§ **Page text**:
Balancing of Competing Interests in Other State and Federal Courts
Although the U.S. Supreme Court generates close scrutiny of its decisions when it applies a balancing test to resolve high-profile or controversial issues before it, it is not the only court that resolves issues by balancing competing interests at stake in a legal dispute. Indeed, every day across the country state and federal courts are asked to balance the competing interests of litigants in determining the admissibility of evidence, the appropriateness of a sentence, or the viability of an appeal.
For example, state and Federal Rules of Evidence call for the exclusion of relevant evidence when its Probative value is substantially outweighed by the danger of unfair prejudice or by considerations of undue delay, waste of time, or the needless presentation of cumulative or confusing evidence. Consequently, before one party may introduce relevant evidence over another party's objection, the judge must balance the competing interests that would be served by excluding or admitting the evidence in question.
State and federal sentencing guidelines also generally require judges to balance the aggravating and Mitigating Circumstances underlying a criminal offense before imposing a particular sentence on a defendant. Aggravating factors are those factors that justify a more severe punishment and are typically introduced by the prosecution, victim, or victim's family. Mitigating factors are those factors that justify a less severe sentence and are typically introduced by the defendant, the defendant's attorney, or witnesses speaking on behalf of the defendant.
Finally, appellate courts often engage in some form of balancing to review the lawfulness of a lower court decision. In addition, to the above examples from the U.S. Supreme Court, appellate courts employ a variety of standards of review by which they evaluate the record for error using some form of balancing analysis. For example, the substantial evidence standard of review requires appellate courts to determine if a lower court's decision was supported by sufficient evidence to avoid being overturned, meaning that the appellate court must weigh the evidence offered by the parties to some extent. Appellate courts applying the arbitrary and capricious standard of review must not only examine the gravity of the alleged arbitrary or capricious conduct in the lower court, but they must also take into consideration any evidence that makes the lower court's decision reasonable or justifiable.
Alexy, Robert. 2003. "Constitutional rights, balancing, and rationality." Ratio Juris 16 (June): 131-140.
Columbia Law Review. 1978. 78:1022.
Friendly, Fred W. 1984. The Constitution: That Delicate Balance. New York: Random House.
Gottlieb, Stephen E., ed. 1993. Public Values in Constitutional Law. Ann Arbor, Mich.: Univ. of Michigan Press.
Hastings Law Journal. 1994. 45 (April): 711, 835, 969.
Yale Law Journal. 1987. 96 (April): 943.

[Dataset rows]
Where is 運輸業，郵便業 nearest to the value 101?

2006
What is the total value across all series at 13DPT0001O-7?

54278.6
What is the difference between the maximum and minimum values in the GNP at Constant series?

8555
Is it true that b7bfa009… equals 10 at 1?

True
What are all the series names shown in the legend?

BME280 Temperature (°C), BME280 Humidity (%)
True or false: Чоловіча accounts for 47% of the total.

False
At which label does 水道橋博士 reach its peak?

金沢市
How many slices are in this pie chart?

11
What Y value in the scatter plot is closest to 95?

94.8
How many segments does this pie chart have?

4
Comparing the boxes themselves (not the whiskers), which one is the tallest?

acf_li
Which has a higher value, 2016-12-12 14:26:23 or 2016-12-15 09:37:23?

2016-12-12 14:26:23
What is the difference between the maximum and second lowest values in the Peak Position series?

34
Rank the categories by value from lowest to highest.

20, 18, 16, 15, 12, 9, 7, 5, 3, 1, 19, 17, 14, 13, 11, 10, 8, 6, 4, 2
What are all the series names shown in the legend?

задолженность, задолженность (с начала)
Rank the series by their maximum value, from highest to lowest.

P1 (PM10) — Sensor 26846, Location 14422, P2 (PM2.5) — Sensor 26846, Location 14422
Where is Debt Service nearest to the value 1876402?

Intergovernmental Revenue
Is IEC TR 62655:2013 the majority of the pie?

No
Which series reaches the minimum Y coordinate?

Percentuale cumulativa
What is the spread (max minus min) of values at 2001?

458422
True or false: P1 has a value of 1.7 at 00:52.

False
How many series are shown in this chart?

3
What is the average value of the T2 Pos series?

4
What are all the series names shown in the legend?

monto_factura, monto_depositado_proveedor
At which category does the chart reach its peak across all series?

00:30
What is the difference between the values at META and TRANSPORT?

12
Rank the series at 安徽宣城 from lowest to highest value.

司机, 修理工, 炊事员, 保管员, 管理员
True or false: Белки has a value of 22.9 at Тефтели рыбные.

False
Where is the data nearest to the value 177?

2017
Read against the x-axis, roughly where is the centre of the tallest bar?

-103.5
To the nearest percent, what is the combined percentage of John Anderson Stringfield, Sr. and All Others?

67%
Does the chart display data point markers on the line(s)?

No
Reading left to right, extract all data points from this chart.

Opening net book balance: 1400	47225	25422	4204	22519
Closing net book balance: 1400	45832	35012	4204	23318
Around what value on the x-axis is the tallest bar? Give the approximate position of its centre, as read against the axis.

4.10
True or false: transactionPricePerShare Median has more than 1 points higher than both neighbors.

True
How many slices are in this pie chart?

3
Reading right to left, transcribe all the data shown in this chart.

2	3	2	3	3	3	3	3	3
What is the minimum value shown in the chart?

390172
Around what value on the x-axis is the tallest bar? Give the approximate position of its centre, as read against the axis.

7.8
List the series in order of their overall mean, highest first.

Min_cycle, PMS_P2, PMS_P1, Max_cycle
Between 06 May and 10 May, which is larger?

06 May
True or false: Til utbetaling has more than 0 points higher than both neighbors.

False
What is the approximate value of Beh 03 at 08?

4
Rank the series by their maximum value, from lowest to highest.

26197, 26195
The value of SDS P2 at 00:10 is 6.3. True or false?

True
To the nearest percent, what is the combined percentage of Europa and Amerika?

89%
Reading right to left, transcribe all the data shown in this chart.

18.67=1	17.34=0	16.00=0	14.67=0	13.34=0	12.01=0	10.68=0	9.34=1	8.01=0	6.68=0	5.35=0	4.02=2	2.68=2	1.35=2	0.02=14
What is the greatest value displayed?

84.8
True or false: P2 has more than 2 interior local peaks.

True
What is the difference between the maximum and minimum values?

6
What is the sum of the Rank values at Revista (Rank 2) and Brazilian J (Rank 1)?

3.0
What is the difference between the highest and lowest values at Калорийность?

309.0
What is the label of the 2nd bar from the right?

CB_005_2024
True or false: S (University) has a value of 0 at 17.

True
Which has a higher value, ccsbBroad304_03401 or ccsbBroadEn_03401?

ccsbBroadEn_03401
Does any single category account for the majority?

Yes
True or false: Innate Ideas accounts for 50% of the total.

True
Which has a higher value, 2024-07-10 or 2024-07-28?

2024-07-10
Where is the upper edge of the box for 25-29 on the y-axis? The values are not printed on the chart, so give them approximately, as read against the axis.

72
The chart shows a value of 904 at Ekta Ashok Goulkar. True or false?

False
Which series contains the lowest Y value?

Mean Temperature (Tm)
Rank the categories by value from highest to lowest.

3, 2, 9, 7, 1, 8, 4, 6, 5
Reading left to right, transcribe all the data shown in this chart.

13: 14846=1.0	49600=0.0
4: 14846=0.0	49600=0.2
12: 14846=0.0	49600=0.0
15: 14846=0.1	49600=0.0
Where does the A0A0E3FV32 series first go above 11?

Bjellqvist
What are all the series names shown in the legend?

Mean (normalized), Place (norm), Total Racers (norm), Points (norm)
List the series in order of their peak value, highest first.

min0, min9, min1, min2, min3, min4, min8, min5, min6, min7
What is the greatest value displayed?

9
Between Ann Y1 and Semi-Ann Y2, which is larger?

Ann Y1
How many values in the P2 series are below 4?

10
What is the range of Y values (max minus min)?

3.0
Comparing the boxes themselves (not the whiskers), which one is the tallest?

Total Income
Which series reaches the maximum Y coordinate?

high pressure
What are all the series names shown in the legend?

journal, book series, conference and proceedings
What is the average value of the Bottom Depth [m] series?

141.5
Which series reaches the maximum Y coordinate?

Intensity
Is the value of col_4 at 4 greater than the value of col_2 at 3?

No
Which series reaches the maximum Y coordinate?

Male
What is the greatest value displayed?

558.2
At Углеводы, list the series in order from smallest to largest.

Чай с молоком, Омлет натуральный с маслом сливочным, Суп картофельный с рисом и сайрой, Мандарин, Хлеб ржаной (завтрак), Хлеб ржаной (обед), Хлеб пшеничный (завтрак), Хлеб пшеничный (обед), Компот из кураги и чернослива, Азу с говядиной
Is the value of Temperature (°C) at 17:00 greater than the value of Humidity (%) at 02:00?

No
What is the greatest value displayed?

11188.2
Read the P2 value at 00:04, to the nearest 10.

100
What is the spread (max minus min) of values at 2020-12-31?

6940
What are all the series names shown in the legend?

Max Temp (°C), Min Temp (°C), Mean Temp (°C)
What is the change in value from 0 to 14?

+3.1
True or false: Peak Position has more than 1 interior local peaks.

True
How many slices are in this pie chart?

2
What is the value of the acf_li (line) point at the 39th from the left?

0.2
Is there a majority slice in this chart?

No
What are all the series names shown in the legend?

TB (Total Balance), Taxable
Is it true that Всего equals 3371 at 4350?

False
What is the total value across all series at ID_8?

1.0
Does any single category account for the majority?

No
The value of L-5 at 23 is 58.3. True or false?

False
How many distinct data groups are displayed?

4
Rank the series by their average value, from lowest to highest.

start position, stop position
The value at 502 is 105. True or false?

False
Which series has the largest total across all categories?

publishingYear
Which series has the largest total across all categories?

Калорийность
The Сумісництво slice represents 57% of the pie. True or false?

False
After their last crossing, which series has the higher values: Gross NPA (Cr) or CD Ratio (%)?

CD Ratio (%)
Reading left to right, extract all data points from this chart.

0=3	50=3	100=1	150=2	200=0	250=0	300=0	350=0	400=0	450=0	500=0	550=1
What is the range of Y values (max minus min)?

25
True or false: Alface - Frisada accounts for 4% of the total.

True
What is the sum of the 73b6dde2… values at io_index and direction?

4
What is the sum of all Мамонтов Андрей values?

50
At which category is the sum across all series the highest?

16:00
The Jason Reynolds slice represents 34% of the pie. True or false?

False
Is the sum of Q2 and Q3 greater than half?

§ **Task list**:
**a)** Summarize the page text in two sentences.
**b)** Copy the page text from "Friendly, Fred W." up to and including "711, 835, 969.", substituting "N.Y." for "New York".

§ **Responses to the exercise**:
**a)** State and federal courts, not only the U.S. Supreme Court, routinely balance the competing interests of litigants when determining the admissibility of evidence, the appropriateness of a sentence, or the viability of an appeal. Judges weigh probative value against dangers such as unfair prejudice, balance aggravating and mitigating circumstances before sentencing, and use appellate standards of review that involve some form of balancing analysis.

**b)**
Friendly, Fred W. 1984. The Constitution: That Delicate Balance. N.Y.: Random House.
Gottlieb, Stephen E., ed. 1993. Public Values in Constitutional Law. Ann Arbor, Mich.: Univ. of Michigan Press.
Hastings Law Journal. 1994. 45 (April): 711, 835, 969.